Offences involving moral Turpitude cannot be compounded on the ground of Compromise between Parties. Matrimonial Offences, being personal can be compounded
Yogendra Yadav & Ors vs State Of Jharkhand & Anr
CRIMINAL APPEAL NO.1205 OF 2014
About/from the judgment:
In a recent judgment, The Supreme Court has ruled that “Offences which involve moral turpitude, grave offences like rape, murder etc. cannot be effaced by quashing the proceedings because that will have harmful effect on the society”. The Court had ruled this in the judgment Yogendra Yadav & Ors vs. The State of Jharkhand & Anr. The Court drew a contrast between offences under Section 498A IPC and heinous crimes like rape and murder, though all three categories of offences are non-compoundable.
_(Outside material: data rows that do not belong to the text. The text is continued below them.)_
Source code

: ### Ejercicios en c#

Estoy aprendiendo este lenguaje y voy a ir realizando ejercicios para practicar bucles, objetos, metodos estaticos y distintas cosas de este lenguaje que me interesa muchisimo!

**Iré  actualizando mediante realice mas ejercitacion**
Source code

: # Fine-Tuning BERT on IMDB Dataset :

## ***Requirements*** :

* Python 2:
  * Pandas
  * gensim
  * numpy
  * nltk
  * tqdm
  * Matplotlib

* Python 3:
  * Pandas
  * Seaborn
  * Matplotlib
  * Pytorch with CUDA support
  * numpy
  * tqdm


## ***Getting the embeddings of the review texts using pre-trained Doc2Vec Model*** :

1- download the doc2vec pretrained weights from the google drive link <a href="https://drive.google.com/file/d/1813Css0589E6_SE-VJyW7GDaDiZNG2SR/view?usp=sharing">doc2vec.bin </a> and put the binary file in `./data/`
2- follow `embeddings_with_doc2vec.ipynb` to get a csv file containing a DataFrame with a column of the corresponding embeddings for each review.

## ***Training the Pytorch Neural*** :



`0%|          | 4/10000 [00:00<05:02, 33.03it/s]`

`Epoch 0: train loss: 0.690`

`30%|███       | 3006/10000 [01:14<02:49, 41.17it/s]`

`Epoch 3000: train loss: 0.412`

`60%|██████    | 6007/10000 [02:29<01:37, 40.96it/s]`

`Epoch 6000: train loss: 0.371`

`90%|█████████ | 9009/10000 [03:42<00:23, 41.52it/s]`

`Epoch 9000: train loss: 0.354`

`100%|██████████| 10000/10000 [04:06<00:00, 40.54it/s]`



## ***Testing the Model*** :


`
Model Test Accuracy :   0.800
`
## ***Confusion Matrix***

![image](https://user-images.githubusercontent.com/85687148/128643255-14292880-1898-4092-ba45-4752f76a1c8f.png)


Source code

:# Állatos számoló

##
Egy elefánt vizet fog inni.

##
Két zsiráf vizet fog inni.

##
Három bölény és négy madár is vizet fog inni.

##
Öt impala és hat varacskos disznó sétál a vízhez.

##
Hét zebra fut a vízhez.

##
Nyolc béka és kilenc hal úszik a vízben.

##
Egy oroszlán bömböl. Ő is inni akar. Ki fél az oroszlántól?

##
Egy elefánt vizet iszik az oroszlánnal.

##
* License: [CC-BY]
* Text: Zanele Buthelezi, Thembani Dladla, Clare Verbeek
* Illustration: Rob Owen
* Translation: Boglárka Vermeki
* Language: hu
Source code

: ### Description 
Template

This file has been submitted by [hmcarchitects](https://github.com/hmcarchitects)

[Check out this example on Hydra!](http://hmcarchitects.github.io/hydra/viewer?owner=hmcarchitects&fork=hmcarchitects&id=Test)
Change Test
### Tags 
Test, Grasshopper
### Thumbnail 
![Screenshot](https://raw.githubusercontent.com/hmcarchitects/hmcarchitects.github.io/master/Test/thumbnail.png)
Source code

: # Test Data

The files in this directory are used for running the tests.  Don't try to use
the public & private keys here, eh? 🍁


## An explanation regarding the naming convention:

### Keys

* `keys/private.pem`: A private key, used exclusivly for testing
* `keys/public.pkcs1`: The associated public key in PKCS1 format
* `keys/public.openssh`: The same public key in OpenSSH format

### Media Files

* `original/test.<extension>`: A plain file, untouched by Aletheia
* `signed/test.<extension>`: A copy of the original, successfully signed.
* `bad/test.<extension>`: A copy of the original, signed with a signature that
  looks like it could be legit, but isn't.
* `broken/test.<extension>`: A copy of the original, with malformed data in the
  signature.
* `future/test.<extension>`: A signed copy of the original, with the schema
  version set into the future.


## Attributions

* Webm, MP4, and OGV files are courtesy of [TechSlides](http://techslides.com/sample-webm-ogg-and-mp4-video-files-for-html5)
A bench of Justices Ranjana Desai and N V Ramana drew a contrast between offences under Section 498A IPC and heinous crimes like rape and murder, though all three categories of offences are non-compoundable.It said Section 320 of the Criminal Procedure Code provided the list of offences that could be compounded after parties reached a compromise and the courts have to strictly follow that. The Court noted that offences which are non-compoundable cannot be compounded by the court and that Courts draw the power of compounding offences from Section 320 of the Code. But the Court ruled that the High Court has the requisite powers to quash a criminal proceeding in exercise of its power under Section 482 of the Code having regard to the fact that the parties have amicably settled their disputes and the victim has no objection, even though the offences are non-compoundable. The Court ruled that if the offences are entirely personal in nature and not of the nature which involves moral turpitude, grave offences like rape, murder etc it can be compounded. “Moral Turpitude and grave offences if quashed may send wrong signal to the society”.
Dowry cases are personal, can be quashed
The Apex Court in Manohar Singh vs. State of Madhya Pradesh & Anr also ruled that dowry harassment cases are personal in nature and can be quashed if the estranged couple reaches a “genuine” compromise. Earlier this month, the Supreme Court had directed the state governments to instruct police “not to automatically arrest when a case under Section 498A of IPC (dowry harassment) is registered but to satisfy themselves about the necessity for arrest under the parameters laid down flowing from Section 41 of Criminal Procedure Code”.
The Bench noted that, “It is, therefore, not possible to permit compounding of offences under Section 498A of the Indian Penal Code and Section 4 of the Dowry Prohibition Act. However, if there is a genuine compromise between husband and wife, criminal complaints arising out of matrimonial discord can be quashed, even if the offences alleged therein are non-compoundable, because such offences are personal in nature and do not have repercussion on society, unlike heinous offences like murder, rape etc.”
The Appellant and his Parents who were convicted under Section 498-A of the IPC and were sentenced to undergo six month imprisonment. He wasalso convicted under Section 4 of the Dowry Act and sentenced to undergo six months imprisonment. Though the Madhya Pradesh high court acquitted his parents, it upheld the conviction of the husband. However, the HC reduced the sentence of the husband to six months imprisonment from two years sentence imposed by the trial court. The couple reached a compromise with the husband agreeing to pay Rs 2.5 lakh in addition to bearing the cost of litigation. The woman pleaded for quashing of the case against her estranged husband. The standing counsel for Madhya Pradesh opposed quashing the case.
The question before the court was whether the apex court could reduce the sentence in a case where the conviction has been upheld by the trial court and the high court. The court found that though Section 498A of IPC did not prescribe a minimum sentence, Section 4 of the Dowry Prohibition Act provided a minimum six-month sentence.
The bench rejected the state’s objection to the compromise and said, “We see no reason why in this case we should not reduce the husband’s sentence to the sentence already undergone by him. There can be no doubt about the genuine nature of the compromise between the husband and wife.” The Bench reduced the imprisonment and also the fine imposed by the High Court.